Activity: Point out each line in the listing below that contains the word "more".

=== Given entries ===

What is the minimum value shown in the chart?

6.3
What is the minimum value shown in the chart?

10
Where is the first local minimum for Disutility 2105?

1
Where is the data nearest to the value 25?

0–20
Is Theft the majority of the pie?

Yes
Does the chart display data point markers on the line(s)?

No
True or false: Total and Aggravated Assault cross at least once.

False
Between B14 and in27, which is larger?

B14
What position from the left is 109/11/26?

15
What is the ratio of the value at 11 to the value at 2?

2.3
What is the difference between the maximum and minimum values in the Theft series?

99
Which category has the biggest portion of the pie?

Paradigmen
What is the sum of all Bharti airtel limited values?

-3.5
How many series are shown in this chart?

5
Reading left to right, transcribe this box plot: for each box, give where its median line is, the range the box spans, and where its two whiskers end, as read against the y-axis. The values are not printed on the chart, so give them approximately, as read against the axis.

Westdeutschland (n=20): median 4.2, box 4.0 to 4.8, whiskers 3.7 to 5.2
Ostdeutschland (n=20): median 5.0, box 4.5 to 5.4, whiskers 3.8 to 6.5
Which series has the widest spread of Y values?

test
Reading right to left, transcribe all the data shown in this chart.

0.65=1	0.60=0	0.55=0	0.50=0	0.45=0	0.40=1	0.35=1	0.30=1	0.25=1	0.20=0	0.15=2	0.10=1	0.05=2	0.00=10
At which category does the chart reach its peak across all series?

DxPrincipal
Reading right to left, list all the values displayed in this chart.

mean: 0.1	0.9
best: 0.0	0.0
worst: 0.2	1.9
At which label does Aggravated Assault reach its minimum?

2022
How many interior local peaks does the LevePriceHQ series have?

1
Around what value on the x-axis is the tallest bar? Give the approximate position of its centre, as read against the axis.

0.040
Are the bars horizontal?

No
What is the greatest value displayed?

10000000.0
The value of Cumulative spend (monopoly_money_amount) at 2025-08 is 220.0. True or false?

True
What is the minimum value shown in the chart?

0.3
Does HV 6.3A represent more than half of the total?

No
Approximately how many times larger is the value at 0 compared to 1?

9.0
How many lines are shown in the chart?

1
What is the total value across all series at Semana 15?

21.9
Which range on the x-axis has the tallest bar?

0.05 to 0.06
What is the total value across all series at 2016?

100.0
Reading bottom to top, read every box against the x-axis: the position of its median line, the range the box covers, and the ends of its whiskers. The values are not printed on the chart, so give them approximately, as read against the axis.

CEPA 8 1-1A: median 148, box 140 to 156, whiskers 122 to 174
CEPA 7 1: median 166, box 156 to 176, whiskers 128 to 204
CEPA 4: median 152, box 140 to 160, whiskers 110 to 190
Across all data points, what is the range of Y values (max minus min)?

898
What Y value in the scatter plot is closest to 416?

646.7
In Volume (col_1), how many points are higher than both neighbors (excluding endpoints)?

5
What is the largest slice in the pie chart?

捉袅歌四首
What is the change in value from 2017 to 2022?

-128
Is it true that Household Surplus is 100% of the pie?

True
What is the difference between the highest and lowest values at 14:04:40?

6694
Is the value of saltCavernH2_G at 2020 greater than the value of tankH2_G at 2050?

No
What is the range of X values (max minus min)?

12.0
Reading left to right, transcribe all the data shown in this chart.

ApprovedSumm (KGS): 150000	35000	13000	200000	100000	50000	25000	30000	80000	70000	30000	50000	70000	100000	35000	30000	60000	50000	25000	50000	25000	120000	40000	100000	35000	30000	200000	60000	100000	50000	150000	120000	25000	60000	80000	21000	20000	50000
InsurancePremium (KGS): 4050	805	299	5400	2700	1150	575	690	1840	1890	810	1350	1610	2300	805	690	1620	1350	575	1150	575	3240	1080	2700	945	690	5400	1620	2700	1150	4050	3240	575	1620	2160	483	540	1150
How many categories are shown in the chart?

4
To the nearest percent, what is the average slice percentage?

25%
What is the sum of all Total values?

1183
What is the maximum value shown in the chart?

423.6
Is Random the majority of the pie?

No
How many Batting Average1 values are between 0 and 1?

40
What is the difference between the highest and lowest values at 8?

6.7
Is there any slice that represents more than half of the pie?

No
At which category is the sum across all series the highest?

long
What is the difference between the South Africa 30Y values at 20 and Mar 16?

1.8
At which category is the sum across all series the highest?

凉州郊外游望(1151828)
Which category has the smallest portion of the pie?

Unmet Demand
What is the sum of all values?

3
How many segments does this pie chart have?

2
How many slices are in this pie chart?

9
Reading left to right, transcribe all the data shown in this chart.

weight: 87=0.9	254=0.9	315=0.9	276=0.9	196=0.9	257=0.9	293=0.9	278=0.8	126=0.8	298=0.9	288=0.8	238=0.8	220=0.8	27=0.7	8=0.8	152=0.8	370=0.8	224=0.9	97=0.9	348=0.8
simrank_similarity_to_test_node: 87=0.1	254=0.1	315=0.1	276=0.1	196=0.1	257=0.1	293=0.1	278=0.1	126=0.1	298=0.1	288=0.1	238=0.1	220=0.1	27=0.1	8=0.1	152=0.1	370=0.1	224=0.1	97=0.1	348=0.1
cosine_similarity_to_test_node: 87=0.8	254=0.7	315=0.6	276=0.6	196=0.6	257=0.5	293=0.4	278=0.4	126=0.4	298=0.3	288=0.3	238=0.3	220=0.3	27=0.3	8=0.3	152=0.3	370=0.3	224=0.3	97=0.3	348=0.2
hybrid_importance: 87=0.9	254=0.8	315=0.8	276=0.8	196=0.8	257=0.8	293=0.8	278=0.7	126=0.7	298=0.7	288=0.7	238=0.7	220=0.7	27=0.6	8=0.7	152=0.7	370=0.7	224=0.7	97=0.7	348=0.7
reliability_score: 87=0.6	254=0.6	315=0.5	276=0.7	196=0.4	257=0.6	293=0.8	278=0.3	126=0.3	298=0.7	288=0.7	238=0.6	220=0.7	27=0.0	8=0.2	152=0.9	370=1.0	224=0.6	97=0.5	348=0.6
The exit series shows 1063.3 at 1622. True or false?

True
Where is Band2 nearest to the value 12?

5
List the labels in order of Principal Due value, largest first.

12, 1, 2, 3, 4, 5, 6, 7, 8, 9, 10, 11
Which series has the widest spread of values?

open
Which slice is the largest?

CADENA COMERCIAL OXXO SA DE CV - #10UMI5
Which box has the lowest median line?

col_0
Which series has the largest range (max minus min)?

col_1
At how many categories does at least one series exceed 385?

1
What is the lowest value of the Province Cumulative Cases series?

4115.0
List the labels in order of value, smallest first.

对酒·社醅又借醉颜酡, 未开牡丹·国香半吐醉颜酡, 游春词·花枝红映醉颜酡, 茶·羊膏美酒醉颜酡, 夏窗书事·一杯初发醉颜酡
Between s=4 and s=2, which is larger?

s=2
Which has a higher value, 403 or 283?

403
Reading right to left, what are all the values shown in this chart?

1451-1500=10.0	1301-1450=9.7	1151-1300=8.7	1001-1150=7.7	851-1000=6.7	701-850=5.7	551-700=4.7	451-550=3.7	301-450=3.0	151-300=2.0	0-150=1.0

===

Exercise answer:
Does HV 6.3A represent more than half of the total?
Is there any slice that represents more than half of the pie?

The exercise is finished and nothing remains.